Les juges l'ont entendu différemment. Ils ont reproché aux étudiants de n'avoir pas sollicité l'avis d'un chirurgien et de ne pas avoir hospitalisé l'enfant. D'où la prison avec sursis. L'avocat d'Henri, Me Maurice-Alain Caffier, est stupéfait : un tel niveau de condamnation pour des résidents ou des internes, c'est « du jamais-vu » . « On voit plutôt ça pour des chefs de service aguerris qui sont passés à côté d'un diagnostic évident ou qui n'ont pas fait un examen indispensable », dit-il.
« Cette décision est profondément injuste, elle s'inscrit à rebours du droit et des faits, renchérit Me Gwendoline Muselet, qui a défendu Paul. D'ordinaire, la justice a tendance à relaxer les internes ; de plus, les conclusions de l'expertise étaient suffisamment explicites pour mettre hors de cause les deux résidents. » Le tribunal correctionnel de Douai, contacté par « le Quotidien », n'a pas souhaité répondre à nos questions : « Affaire trop sensible », nous répond-on.
« Ce qui me choque dans cette décision, reprend Me Muselet, c'est l'impact que cela va avoir sur tous les internes et résidents de France, qui encourent désormais une responsabilité pénale alors qu'ils sont en formation. Il faut qu'ils sachent que, quand ils se retrouveront seuls aux urgences, c'est eux qui prendront. A leur place, je refuserai désormais toute garde en l'absence de médecin senior. »
Pas de vrai senior.
« Le problème prépondérant dans ce dossier, reprend Paul avec amertume, c'est justement le fait qu'il n'y avait pas de vrai senior avec nous le jour des faits.
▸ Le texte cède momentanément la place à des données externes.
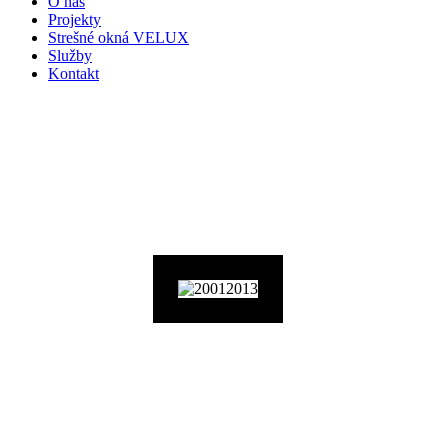
O nás
Projekty
Strešné okná VELUX
Služby
Kontakt
POD STRECHOU STAV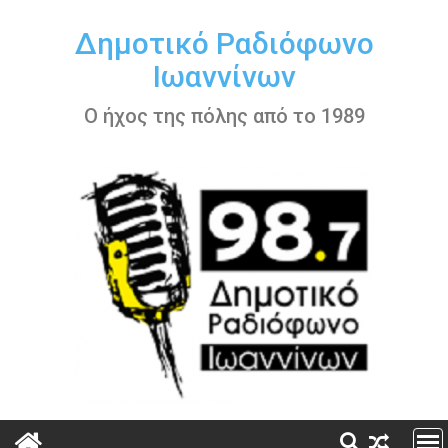
Περάστε
στο
Δημοτικό Ραδιόφωνο
περιεχόμενο
Ιωαννίνων
Ο ήχος της πόλης από το 1989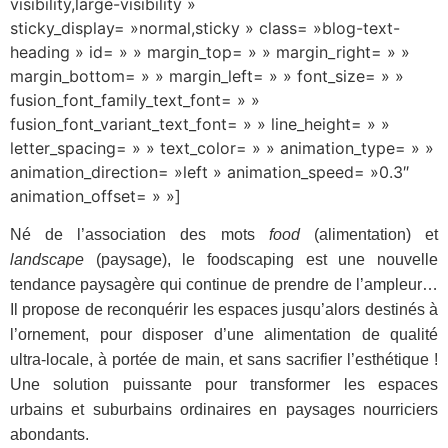
visibility,large-visibility »
sticky_display= »normal,sticky » class= »blog-text-
heading » id= » » margin_top= » » margin_right= » »
margin_bottom= » » margin_left= » » font_size= » »
fusion_font_family_text_font= » »
fusion_font_variant_text_font= » » line_height= » »
letter_spacing= » » text_color= » » animation_type= » »
animation_direction= »left » animation_speed= »0.3″
animation_offset= » »]
Né de l’association des mots
f
ood
(alimentation) et
l
andscape
(paysage), le foodscaping est une nouvelle
tendance paysagère qui continue de prendre de l’ampleur…
Il
propose de reconquérir les espaces jusqu’alors destinés à
l’ornement, pour disposer d’une alimentation de qualité
ultra-locale, à portée de main, et sans sacrifier l’esthétique !
Une solution puissante pour transformer les espaces
urbains et suburbains ordinaires en paysages nourriciers
abondants.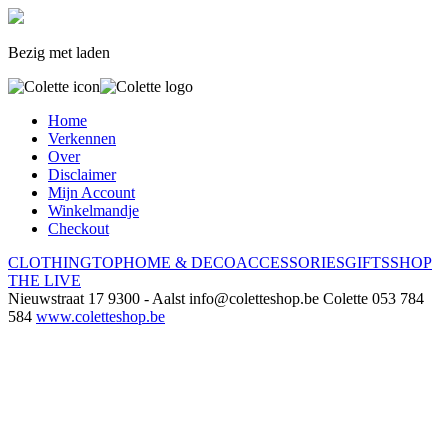
Bezig met laden
Home
Verkennen
Over
Disclaimer
Mijn Account
Winkelmandje
Checkout
CLOTHING
TOP
HOME & DECO
ACCESSORIES
GIFTS
SHOP
THE LIVE
Nieuwstraat 17
9300 - Aalst
info@coletteshop.be
Colette
053 784
584
www.coletteshop.be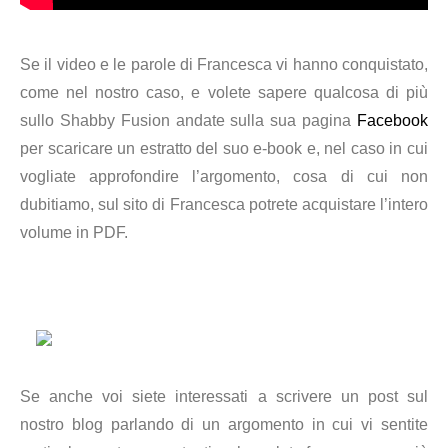
Se il video e le parole di Francesca vi hanno conquistato,
come nel nostro caso, e volete sapere qualcosa di più
sullo Shabby Fusion andate sulla sua pagina
Facebook
per scaricare un estratto del suo e-book e, nel caso in cui
vogliate approfondire l’argomento, cosa di cui non
dubitiamo, sul sito di Francesca potrete acquistare l’intero
volume in PDF.
Se anche voi siete interessati a scrivere un post sul
nostro blog parlando di un argomento in cui vi sentite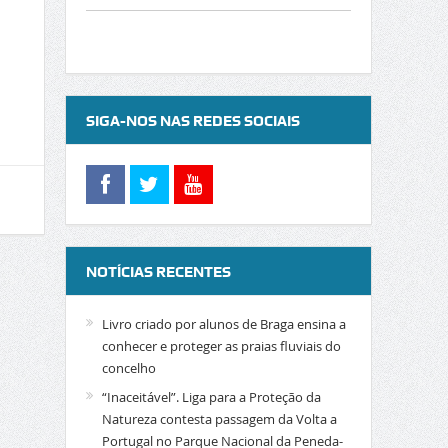
SIGA-NOS NAS REDES SOCIAIS
NOTÍCIAS RECENTES
Livro criado por alunos de Braga ensina a
conhecer e proteger as praias fluviais do
concelho
“Inaceitável”. Liga para a Proteção da
Natureza contesta passagem da Volta a
Portugal no Parque Nacional da Peneda-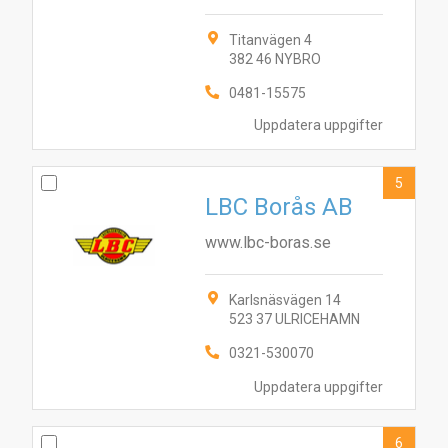
Titanvägen 4
382 46 NYBRO
0481-15575
Uppdatera uppgifter
5
LBC Borås AB
www.lbc-boras.se
Karlsnäsvägen 14
523 37 ULRICEHAMN
0321-530070
Uppdatera uppgifter
6
2
9
7
1
5
10
8
4
3
6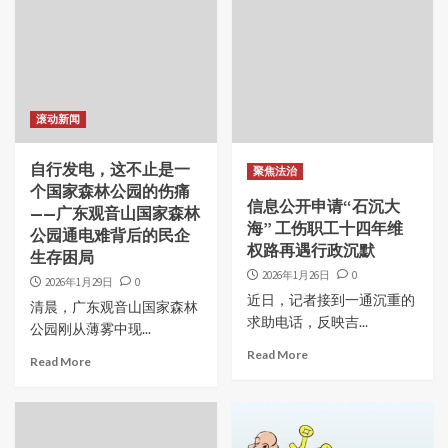
滚动新闻
自行发电，这不止是一
聚焦法治
个国家森林公园的伤痛
信息公开申请“石沉大
——广东观音山国家森林
海” 工伤职工十四年维
公园通电难背后的民企
权路再遇行政沉默
生存困局
2026年1月26日
0
2026年1月29日
0
近日，记者接到一通沉重的
清晨，广东观音山国家森林
求助电话，反映吉...
公园刚从薄雾中现...
Read More
Read More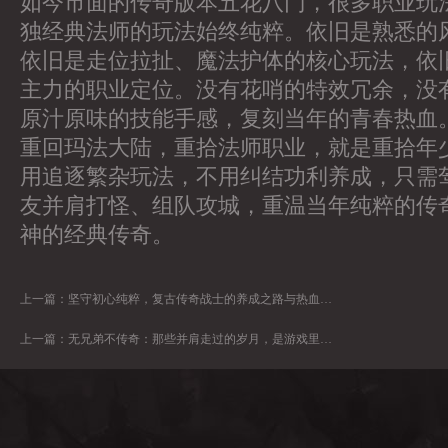
如今市面的传奇版本五花八门，很多职业玩
独经典法师的玩法始终纯粹。依旧是熟悉的
依旧是走位拉扯、魔法护体的核心玩法，依
主力的职业定位。没有花哨的特效冗余，没
原汁原味的技能手感，复刻当年的青春热血
重回玛法大陆，重拾法师职业，就是重拾年
用追逐繁杂玩法，不用纠结功利养成，只需
友并肩打怪、组队攻城，重温当年纯粹的传
神的经典传奇。
上一篇：
坚守初心纯粹，复古传奇战士的养成之路与热血初心
上一篇：
无兄弟不传奇：那些并肩走过的岁月，是游戏里最珍贵的宝藏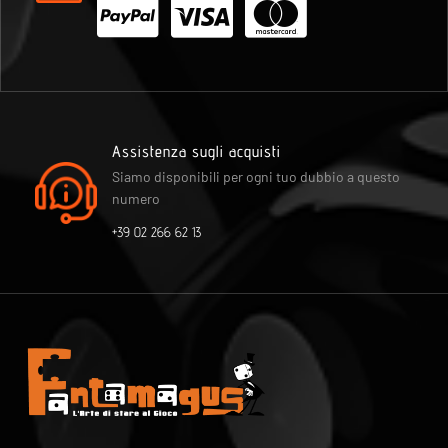
Assistenza sugli acquisti
Siamo disponibili per ogni tuo dubbio a questo
numero
+39 02 266 62 13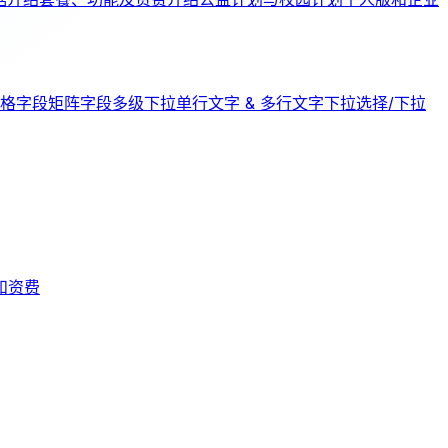
格字段
矩阵字段
多级下拉
单行文字 & 多行文字
下拉选择/下拉
和资费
Le juge a décidé de ne pas mettre l'hôpital au banc des accusés, le chef des urgences a bénéficié d'un non-lieu. Pourtant, ce sont eux, par leur organisation et le choix d'avoir confié la responsabilité d'un senior à un résident non thésé et non formé aux urgences, qui nous ont mis en danger. » Or les textes sont clairs : ne peut être senior que le médecin qui a fini ses études et qui est thésé.
L'avocat de la partie civile, Me Guy Dragon, précise qu'il a ouvert un dossier contre le centre hospitalier pour obtenir la réparation du préjudice : « Le juge d'instruction a renvoyé les deux résidents et non l'établissement en correctionnel, c'est son choix. »
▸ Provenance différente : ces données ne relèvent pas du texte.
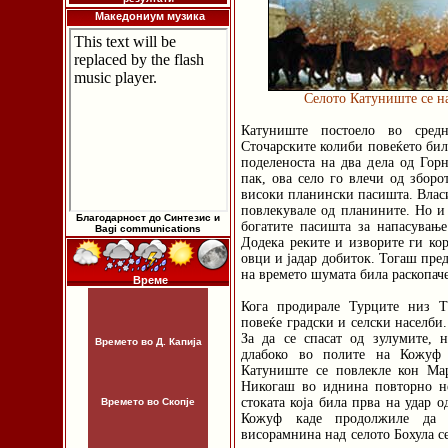
Македониум музика
Селото Катуниште се н
Катуниште постоело во средн
Сточарските колиби повеќето бил
поделеноста на два дела од Гор
пак, ова село го влечи од зборо
високи планински пасишта. Власи
повлекувале од планините. Но и 
Благодарност до Синтезис и
богатите пасишта за напасување
Bagi communications
Додека реките и изворите ги кор
овци и јадар добиток. Тогаш пред
на времето шумата била раскопаче
Време
Кога продирале Турците низ Т
повеќе градски и селски населби
За да се спасат од зулумите, 
Времето во Д. Капија
длабоко во полите на Кожуф 
Катуниште се повлекле кон Мар
Никогаш во иднина повторно не 
стоката која била прва на удар 
Времето во Скопје
Кожуф каде продолжиле да ј
висорамнина над селото Бохула се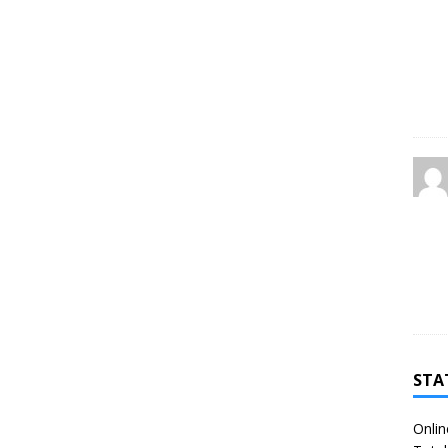
STA
Onlin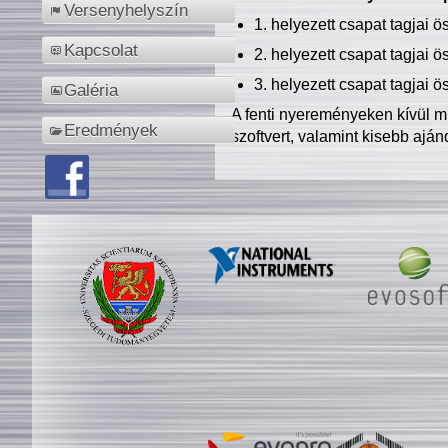
Versenyhelyszín
1. helyezett csapat tagjai 
Kapcsolat
2. helyezett csapat tagjai 
3. helyezett csapat tagjai 
Galéria
A fenti nyereményeken kívül m
Eredmények
szoftvert, valamint kisebb ajá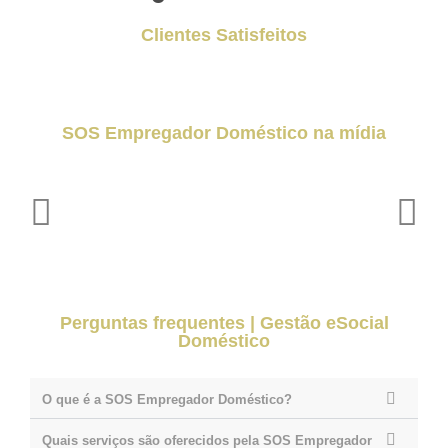
Clientes Satisfeitos
SOS Empregador Doméstico na mídia
Perguntas frequentes | Gestão eSocial
Doméstico
O que é a SOS Empregador Doméstico?
Quais serviços são oferecidos pela SOS Empregador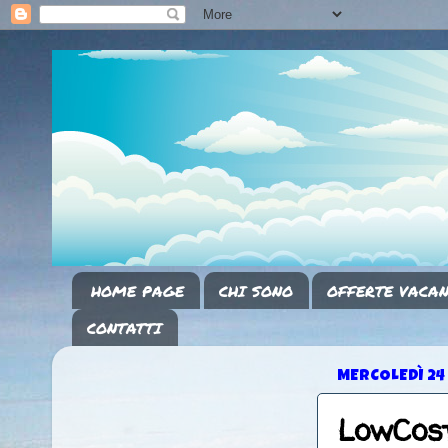
HOME PAGE
CHI SONO
OFFERTE VACAN
CONTATTI
MERCOLEDÌ 24
LowCos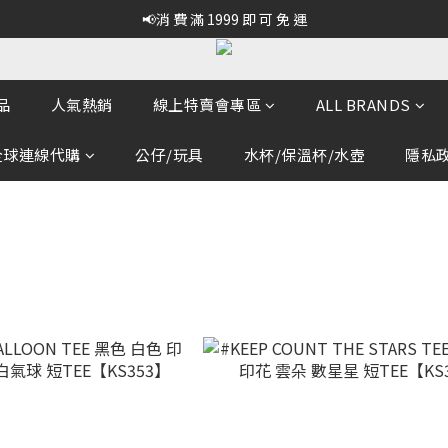
📢消 費 滿 1999 即 可 免 運
品
人氣熱銷
線上特賣會專區
ALL BRANDS
全球連線代購
公仔/玩具
水杯/保溫杯/水壺
隱私政策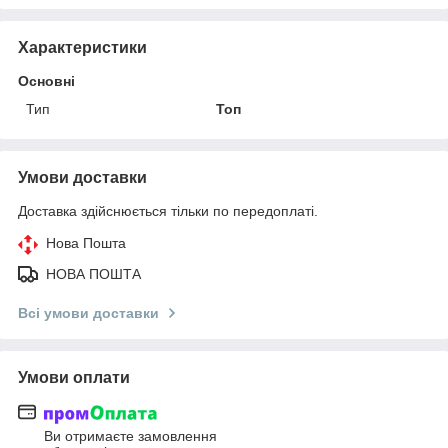
Характеристики
Основні
Тип
Топ
Умови доставки
Доставка здійснюється тільки по передоплаті.
Нова Пошта
НОВА ПОШТА
Всі умови доставки
Умови оплати
Ви отримаєте замовлення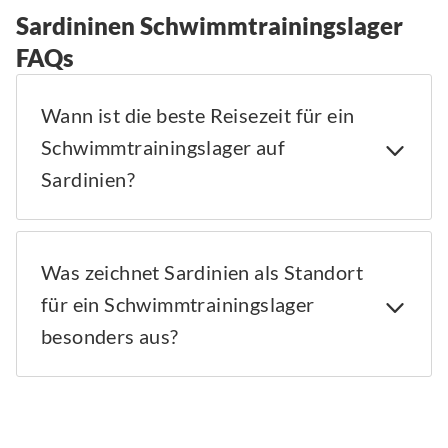
Sardininen Schwimmtrainingslager
FAQs
Wann ist die beste Reisezeit für ein
Schwimmtrainingslager auf
Sardinien?
Was zeichnet Sardinien als Standort
für ein Schwimmtrainingslager
besonders aus?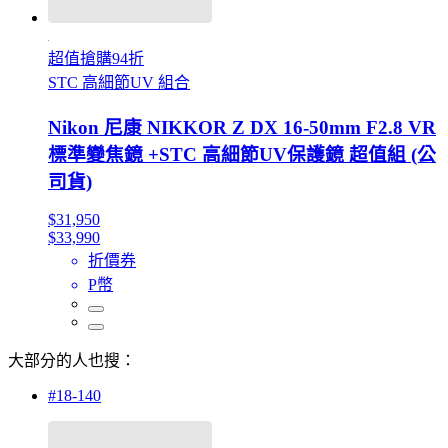
超值搶購94折
STC 高細節UV 組合
Nikon 尼康 NIKKOR Z DX 16-50mm F2.8 VR
標準變焦鏡 +STC 高細節UV保護鏡 超值組 (公
司貨)
$31,950
$33,990
折價券
P幣
大部分的人也搜：
#18-140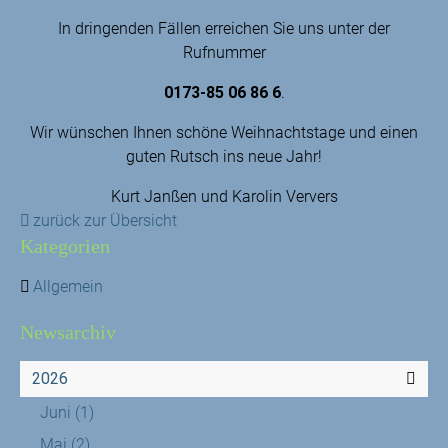
In dringenden Fällen erreichen Sie uns unter der
Rufnummer
0173-85 06 86 6
.
Wir wünschen Ihnen schöne Weihnachtstage und einen
guten Rutsch ins neue Jahr!
Kurt Janßen und Karolin Ververs
zurück zur Übersicht
Kategorien
Allgemein
Newsarchiv
2026
Juni
(1)
Mai
(2)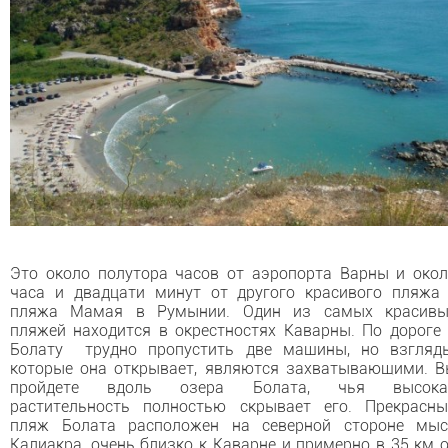
Это около полутора часов от аэропорта Варны и око
часа и двадцати минут от другого красивого пляжа
пляжа Мамая в Румынии. Один из самых красивы
пляжей находится в окрестностях Каварны. По дороге
Болату трудно пропустить две машины, но взгляды
которые она открывает, являются захватывающими. 
пройдете вдоль озера Болата, чья высока
растительность полностью скрывает его. Прекрасны
пляж Болата расположен на северной стороне мыс
Калиакра, очень близко к Каварне и примерно в 35 км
« Senioriser » abusivement un interne serait pratique courante, bien qu'elle soit interdite : « L'absence de seniors est fréquente dans la région (Nord-Pas-de-Calais) . Certains hôpitaux envoient même des internes en premier semestre seuls en sortie Smur... », dit Paul.
Le Dr Patrick Pelloux, président de l'Association des urgentistes hospitaliers (Amuhf), confirme le constat : « Toutes les urgences ne sont pas seniorisées, notamment dans les CHU parisiens, où on rencontre de gros problèmes pour trouver des volontaires ». L'urgentiste s'étonne de la sévérité de la condamnation à l'encontre des deux étudiants : « Normalement, c'est le chef de service qui est responsable. »
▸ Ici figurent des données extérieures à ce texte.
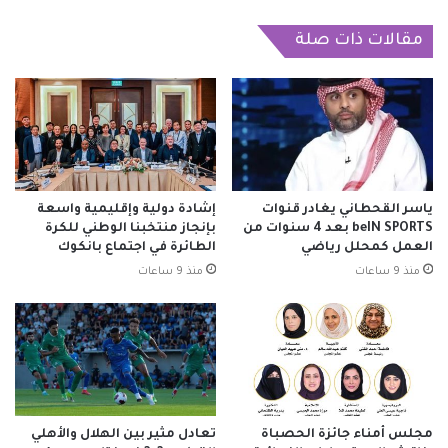
مقالات ذات صلة
ياسر القحطاني يغادر قنوات
إشادة دولية وإقليمية واسعة
beIN SPORTS بعد 4 سنوات من
بإنجاز منتخبنا الوطني للكرة
العمل كمحلل رياضي
الطائرة في اجتماع بانكوك
منذ 9 ساعات
منذ 9 ساعات
مجلس أمناء جائزة الحصباة
تعادل مثير بين الهلال والأهلي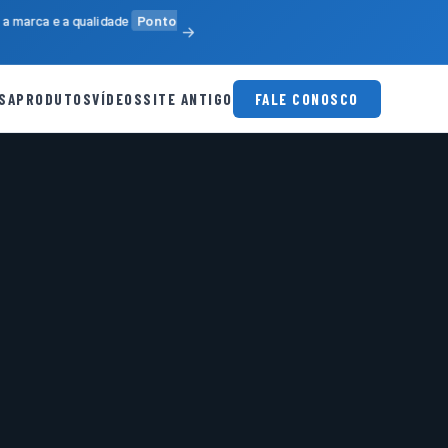
a marca e a qualidade
Ponto
SA
PRODUTOS
VÍDEOS
SITE ANTIGO
FALE CONOSCO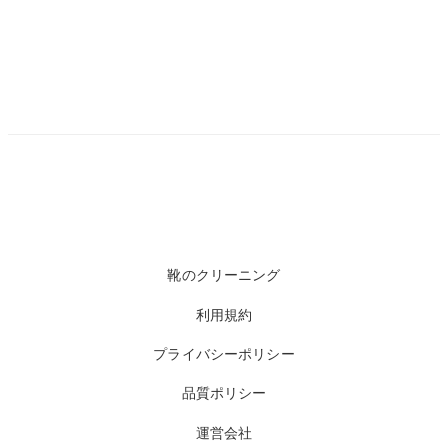
靴のクリーニング
利用規約
プライバシーポリシー
品質ポリシー
運営会社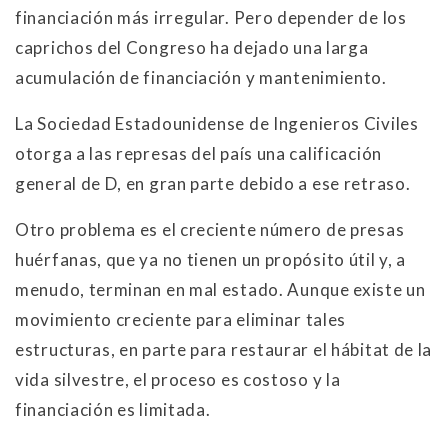
financiación más irregular. Pero depender de los
caprichos del Congreso ha dejado una larga
acumulación de financiación y mantenimiento.
La Sociedad Estadounidense de Ingenieros Civiles
otorga a las represas del país una calificación
general de D, en gran parte debido a ese retraso.
Otro problema es el creciente número de presas
huérfanas, que ya no tienen un propósito útil y, a
menudo, terminan en mal estado. Aunque existe un
movimiento creciente para eliminar tales
estructuras, en parte para restaurar el hábitat de la
vida silvestre, el proceso es costoso y la
financiación es limitada.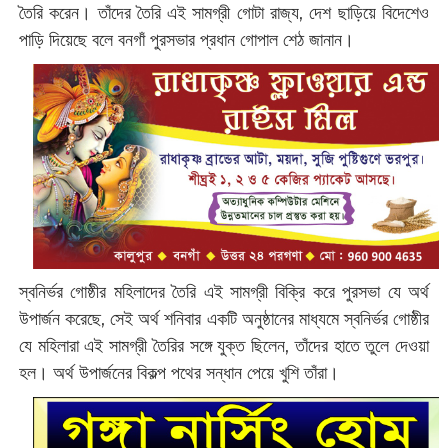
তৈরি করেন। তাঁদের তৈরি এই সামগ্রী গোটা রাজ্য, দেশ ছাড়িয়ে বিদেশেও
পাড়ি দিয়েছে বলে বনগাঁ পুরসভার প্রধান গোপাল শেঠ জানান।
স্বনির্ভর গোষ্ঠীর মহিলাদের তৈরি এই সামগ্রী বিক্রি করে পুরসভা যে অর্থ
উপার্জন করেছে, সেই অর্থ শনিবার একটি অনুষ্ঠানের মাধ্যমে স্বনির্ভর গোষ্ঠীর
যে মহিলারা এই সামগ্রী তৈরির সঙ্গে যুক্ত ছিলেন, তাঁদের হাতে তুলে দেওয়া
হল। অর্থ উপার্জনের বিকল্প পথের সন্ধান পেয়ে খুশি তাঁরা।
Alan Charissou, porte-parole de l'Isnar-MG (Intersyndicale nationale autonome représentative des internes de médecine générale), tire la leçon : « Il est rare qu'un interne aille au pénal. On relève un à deux cas par an. Pour éviter cela, il faut continuer à travailler sur notre statut, améliorer notre formation et nos conditions de travail pour faire en sorte que la qualité des soins soit la même que lors d'une prise en charge par un médecin titulaire. »
Henri et Paul ont refusé de faire appel de la décision de justice, en dépit de multiples pressions : « Les internes, le doyen de notre faculté, le conseil départemental de l'ordre : tous trouvaient impossible d'accepter une injustice pareille. Mais on a préféré tourner la page », indique Paul. Depuis décembre 2002, les deux résidents ont pu poursuivre leurs autres stages sans problème. Aujourd'hui, Henri fait des remplacements dans la région lilloise. Paul est thésé depuis deux mois. Il a abandonné la médecine d'urgence au profit de l'angiologie : « Je ne peux plus voir un enfant objectivement, maintenant », confie-t-il.